Tuning Java Performance? Think Japex
Unit testing has spawned a new type of development, test driven development. In TDD, test coverage leads the way in development, and it's a great way to develop new functionality.
Unfortunately performance tuning hasn't kept up with unit testing in terms of tools support and ubiquity. Usually when Java developers do performance tuning, it seems the strategy is generally ad-hoc and untargetted. I am certainly guilty of using this approach, and the code I've written suffers as a consequence. My ad-hoc approach is lame:
Write a main() method that exercises the code of interest
Sprinkle System.currentTimeMillis()
calls throughout
Add extra code to warm-up HotSpot
Run the application, watching execution time getting printed to System.out
Cut and paste the execution time to a spreadsheet
Tweak the code of interest, randomly poking at things that look slow
Repeat the tests.
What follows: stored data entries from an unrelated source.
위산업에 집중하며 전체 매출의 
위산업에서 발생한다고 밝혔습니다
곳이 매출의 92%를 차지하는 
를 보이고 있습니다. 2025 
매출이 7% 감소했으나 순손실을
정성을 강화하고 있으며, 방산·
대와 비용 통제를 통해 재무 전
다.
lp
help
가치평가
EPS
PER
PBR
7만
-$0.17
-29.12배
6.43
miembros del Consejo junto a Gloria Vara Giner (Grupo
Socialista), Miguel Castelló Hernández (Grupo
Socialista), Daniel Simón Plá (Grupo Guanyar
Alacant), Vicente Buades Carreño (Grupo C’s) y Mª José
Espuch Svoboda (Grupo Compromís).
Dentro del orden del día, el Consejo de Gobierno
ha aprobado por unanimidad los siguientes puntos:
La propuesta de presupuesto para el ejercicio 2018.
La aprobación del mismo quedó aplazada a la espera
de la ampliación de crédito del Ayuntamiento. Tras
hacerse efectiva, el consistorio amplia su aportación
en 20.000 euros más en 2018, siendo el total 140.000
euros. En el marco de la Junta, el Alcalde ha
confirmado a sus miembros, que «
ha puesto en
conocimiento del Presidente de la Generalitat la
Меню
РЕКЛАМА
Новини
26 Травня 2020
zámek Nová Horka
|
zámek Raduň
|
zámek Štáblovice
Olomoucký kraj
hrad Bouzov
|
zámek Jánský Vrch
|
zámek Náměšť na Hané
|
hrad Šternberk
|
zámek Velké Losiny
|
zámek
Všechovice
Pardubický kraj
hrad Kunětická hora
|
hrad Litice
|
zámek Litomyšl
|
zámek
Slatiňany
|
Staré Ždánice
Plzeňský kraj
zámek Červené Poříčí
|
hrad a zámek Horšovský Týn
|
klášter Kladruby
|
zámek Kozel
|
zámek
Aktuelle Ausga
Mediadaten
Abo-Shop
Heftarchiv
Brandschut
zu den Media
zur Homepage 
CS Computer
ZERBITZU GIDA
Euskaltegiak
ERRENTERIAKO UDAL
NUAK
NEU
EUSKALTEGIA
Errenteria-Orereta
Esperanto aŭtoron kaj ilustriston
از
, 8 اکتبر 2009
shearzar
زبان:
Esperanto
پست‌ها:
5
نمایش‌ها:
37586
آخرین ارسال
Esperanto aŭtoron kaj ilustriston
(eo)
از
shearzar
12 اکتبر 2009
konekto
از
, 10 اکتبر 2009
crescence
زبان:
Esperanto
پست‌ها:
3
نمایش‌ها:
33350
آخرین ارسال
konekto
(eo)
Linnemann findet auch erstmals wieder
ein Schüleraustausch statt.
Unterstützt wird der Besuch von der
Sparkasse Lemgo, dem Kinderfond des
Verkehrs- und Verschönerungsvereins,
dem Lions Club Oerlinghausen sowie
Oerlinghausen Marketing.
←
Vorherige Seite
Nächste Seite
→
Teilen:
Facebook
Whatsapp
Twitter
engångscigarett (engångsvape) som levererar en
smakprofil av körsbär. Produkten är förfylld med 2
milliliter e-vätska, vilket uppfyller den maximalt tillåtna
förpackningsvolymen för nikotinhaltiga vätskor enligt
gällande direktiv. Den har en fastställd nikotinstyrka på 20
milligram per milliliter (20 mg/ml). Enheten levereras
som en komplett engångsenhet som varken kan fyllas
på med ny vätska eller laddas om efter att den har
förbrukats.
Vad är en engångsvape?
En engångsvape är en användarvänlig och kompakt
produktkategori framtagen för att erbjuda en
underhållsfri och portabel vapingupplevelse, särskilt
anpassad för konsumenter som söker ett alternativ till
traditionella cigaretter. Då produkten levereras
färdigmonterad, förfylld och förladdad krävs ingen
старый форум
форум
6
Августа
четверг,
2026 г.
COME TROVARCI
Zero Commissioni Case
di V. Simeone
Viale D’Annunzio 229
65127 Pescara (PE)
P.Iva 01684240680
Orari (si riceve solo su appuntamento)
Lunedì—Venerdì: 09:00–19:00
If my change turns out to be slower, I check out the original implementation from CVS and redo the executions to confirm the data in the spreadsheet. Finally, I rollback the change.
But there hasn't really been alternatives to this ad-hoc approach. Although tools like Netbeans Profiler and JProbe can analyze the performance of a single component, they're not good at comparing different implementations of the same component because they only work with one implementation at a time.
Enter Japex. This fantastic tool is to performance testing what JUnit is to unit testing. Here's my new strategy, which is a much more efficient:
Create a Japex driver that exercises the code of interest
Refactor the API for the code of interest so I have one interface and N implementations. Each implementation uses a different strategy to accomplish the task
Edit a simple XML file to point to the driver and each of the implementations
Run Japex, a report with pretty bar charts is automatically saved (no spreadsheets!)
Tweak any implementation (or edit a copy) and re-execute Japex
My code-compile-test cycle is now much faster. I'm able to try more things so I get a better understanding of the performance impact of each change. Just like how unit tests give me confidence to refactor, Japex gives me confidence to performance tune. Be sure to check it out, it's a worthy tool for your Java developer toolbox.